**Request**
Reproduce word for word the lines from the start of the items up to and including the line with "카카오톡 MacOS 버전 설명".

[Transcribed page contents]
━━━
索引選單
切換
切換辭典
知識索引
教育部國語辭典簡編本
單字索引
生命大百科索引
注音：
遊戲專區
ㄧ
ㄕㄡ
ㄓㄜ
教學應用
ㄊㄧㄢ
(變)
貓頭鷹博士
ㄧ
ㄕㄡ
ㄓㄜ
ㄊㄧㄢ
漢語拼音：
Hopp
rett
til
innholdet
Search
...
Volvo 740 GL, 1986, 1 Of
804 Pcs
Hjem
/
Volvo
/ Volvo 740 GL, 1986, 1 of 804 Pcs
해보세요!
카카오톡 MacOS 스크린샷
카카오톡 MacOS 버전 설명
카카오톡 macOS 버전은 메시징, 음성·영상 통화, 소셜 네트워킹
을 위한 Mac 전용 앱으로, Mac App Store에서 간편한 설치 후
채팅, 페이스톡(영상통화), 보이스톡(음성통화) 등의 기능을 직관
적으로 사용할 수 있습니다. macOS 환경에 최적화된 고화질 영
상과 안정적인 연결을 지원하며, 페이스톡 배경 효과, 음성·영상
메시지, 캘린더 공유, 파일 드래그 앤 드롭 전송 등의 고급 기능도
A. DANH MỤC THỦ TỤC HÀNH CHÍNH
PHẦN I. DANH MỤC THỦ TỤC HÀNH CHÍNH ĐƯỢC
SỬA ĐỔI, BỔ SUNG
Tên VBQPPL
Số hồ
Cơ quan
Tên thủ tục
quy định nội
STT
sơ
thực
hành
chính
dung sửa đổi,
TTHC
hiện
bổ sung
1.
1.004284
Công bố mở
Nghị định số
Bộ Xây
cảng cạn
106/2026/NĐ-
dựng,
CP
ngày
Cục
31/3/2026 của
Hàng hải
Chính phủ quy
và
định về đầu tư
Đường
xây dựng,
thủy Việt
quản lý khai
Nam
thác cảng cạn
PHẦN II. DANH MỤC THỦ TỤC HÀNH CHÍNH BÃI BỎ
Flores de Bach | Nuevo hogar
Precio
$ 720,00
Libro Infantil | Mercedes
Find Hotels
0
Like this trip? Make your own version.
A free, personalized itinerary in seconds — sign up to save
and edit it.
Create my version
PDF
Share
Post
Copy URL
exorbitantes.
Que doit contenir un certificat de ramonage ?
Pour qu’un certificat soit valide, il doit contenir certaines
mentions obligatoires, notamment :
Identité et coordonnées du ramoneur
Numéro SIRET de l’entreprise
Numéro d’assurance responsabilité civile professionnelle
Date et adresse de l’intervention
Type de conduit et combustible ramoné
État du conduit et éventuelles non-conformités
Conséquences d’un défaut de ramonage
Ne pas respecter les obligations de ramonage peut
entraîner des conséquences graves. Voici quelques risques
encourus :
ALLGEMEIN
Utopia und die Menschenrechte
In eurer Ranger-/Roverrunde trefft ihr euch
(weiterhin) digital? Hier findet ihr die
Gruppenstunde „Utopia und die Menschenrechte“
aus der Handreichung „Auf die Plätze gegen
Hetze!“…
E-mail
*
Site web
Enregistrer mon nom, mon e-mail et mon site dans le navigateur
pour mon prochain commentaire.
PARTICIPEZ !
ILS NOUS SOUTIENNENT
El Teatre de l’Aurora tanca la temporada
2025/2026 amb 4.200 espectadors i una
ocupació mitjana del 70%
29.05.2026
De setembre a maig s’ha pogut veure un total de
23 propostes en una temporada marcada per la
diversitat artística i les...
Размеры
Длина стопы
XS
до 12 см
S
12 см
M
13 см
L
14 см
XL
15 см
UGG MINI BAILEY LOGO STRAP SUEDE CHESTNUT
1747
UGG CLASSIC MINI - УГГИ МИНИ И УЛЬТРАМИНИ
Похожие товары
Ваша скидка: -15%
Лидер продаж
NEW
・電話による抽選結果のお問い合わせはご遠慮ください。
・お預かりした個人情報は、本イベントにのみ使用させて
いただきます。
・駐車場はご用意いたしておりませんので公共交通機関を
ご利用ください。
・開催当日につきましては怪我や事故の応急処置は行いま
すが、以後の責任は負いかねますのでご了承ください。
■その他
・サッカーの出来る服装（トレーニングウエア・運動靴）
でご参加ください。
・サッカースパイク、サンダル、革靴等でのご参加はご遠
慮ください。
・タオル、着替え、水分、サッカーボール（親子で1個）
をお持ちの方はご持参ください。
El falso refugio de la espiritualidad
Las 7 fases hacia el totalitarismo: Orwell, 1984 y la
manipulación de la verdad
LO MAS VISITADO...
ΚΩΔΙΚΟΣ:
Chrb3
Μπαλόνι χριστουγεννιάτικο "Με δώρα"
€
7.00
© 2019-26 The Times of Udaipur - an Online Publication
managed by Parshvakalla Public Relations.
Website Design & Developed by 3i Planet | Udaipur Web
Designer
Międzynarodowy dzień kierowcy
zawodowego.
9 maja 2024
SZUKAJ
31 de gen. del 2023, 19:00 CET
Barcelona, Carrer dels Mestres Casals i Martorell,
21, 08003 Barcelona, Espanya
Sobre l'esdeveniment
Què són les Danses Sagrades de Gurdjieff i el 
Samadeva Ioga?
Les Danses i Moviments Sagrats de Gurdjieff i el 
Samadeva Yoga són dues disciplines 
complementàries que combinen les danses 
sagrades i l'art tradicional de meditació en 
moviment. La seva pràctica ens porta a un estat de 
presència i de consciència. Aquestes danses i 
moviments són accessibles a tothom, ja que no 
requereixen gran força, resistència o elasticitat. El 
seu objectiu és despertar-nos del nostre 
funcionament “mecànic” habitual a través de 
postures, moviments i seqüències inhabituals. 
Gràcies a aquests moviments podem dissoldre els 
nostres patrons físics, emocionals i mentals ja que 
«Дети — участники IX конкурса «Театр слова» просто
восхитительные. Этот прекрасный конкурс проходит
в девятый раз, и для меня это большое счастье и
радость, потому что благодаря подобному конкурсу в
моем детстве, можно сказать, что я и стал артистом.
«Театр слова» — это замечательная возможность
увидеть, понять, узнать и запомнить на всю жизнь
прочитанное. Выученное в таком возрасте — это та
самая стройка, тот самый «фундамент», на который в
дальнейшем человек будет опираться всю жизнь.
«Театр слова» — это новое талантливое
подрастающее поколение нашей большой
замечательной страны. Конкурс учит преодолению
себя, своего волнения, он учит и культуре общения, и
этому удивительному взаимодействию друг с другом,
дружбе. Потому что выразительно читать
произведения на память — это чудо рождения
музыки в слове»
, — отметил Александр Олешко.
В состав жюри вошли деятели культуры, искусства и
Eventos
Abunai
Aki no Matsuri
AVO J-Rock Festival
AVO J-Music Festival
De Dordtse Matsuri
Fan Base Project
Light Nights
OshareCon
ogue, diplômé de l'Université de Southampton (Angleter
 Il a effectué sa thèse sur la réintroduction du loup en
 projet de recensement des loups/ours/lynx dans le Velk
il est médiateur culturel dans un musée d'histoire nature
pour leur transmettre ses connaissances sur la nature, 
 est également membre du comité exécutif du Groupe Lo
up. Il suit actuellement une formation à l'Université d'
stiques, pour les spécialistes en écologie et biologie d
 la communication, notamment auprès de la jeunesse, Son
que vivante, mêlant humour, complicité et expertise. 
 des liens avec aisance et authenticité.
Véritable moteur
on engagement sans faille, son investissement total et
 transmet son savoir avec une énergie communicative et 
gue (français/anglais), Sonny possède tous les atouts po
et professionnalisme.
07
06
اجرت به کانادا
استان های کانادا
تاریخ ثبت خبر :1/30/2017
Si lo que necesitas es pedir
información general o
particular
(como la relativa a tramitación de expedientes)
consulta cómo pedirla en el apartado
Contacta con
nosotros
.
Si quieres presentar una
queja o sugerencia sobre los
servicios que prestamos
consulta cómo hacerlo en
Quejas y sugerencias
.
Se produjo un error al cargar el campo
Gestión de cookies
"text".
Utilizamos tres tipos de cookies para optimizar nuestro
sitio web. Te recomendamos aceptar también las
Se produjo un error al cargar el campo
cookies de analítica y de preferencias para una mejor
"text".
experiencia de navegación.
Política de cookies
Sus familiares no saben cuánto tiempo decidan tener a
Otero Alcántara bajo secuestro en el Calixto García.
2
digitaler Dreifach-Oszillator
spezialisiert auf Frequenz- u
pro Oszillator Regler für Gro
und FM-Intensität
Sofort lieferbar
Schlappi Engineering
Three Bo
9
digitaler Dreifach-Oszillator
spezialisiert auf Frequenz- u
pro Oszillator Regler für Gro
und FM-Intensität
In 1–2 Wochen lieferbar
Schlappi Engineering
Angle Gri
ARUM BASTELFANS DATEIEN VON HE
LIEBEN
━━━
**Answer to the problem**
索引選單
切換
切換辭典
知識索引
教育部國語辭典簡編本
單字索引
生命大百科索引
注音：
遊戲專區
ㄧ
ㄕㄡ
ㄓㄜ
教學應用
ㄊㄧㄢ
(變)
貓頭鷹博士
ㄧ
ㄕㄡ
ㄓㄜ
ㄊㄧㄢ
漢語拼音：
Hopp
rett
til
innholdet
Search
...
Volvo 740 GL, 1986, 1 Of
804 Pcs
Hjem
/
Volvo
/ Volvo 740 GL, 1986, 1 of 804 Pcs
해보세요!
카카오톡 MacOS 스크린샷
카카오톡 MacOS 버전 설명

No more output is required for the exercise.